----- LISTED ENTRIES

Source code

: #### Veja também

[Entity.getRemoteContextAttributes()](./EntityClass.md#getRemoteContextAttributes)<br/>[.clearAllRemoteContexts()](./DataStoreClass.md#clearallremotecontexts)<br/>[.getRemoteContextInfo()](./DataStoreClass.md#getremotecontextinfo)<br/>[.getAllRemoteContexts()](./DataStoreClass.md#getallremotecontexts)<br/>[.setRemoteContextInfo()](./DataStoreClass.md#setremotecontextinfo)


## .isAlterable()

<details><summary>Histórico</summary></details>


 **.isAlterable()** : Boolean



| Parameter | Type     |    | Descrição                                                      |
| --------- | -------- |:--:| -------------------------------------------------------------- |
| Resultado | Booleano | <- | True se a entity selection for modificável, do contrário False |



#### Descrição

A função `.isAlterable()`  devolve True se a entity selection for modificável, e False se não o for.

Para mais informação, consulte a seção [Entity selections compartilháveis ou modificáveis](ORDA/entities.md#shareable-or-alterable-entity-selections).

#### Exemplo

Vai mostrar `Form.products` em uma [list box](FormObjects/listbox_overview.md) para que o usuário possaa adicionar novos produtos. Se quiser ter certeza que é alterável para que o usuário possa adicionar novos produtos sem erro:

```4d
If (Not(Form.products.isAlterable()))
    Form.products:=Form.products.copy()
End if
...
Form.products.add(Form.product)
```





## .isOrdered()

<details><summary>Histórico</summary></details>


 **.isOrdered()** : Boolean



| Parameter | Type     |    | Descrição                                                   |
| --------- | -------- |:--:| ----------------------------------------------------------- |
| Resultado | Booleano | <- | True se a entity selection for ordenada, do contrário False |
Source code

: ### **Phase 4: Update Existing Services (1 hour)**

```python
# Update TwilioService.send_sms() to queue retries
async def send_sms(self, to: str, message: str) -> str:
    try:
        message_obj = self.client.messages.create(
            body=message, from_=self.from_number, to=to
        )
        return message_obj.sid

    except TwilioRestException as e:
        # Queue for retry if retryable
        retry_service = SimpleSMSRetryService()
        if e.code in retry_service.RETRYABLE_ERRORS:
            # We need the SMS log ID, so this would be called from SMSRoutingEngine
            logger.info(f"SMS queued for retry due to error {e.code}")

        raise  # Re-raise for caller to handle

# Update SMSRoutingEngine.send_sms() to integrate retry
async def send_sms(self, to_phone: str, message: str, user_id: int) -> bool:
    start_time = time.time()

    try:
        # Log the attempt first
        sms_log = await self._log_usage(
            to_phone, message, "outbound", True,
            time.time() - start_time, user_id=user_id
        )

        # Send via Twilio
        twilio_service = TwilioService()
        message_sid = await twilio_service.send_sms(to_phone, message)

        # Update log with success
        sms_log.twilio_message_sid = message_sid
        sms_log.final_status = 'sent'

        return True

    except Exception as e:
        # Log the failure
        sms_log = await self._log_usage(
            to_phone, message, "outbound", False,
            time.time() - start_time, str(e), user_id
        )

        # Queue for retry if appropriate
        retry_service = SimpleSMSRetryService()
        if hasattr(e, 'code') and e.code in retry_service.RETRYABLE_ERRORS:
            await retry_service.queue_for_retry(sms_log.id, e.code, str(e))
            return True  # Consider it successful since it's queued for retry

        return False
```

----------

• **ABOUT THIS TASK**: Say how many lines in the entries contain the string "SMSRoutingEngine". Nothing else belongs in the reply.

• **TASK RESULT**: 2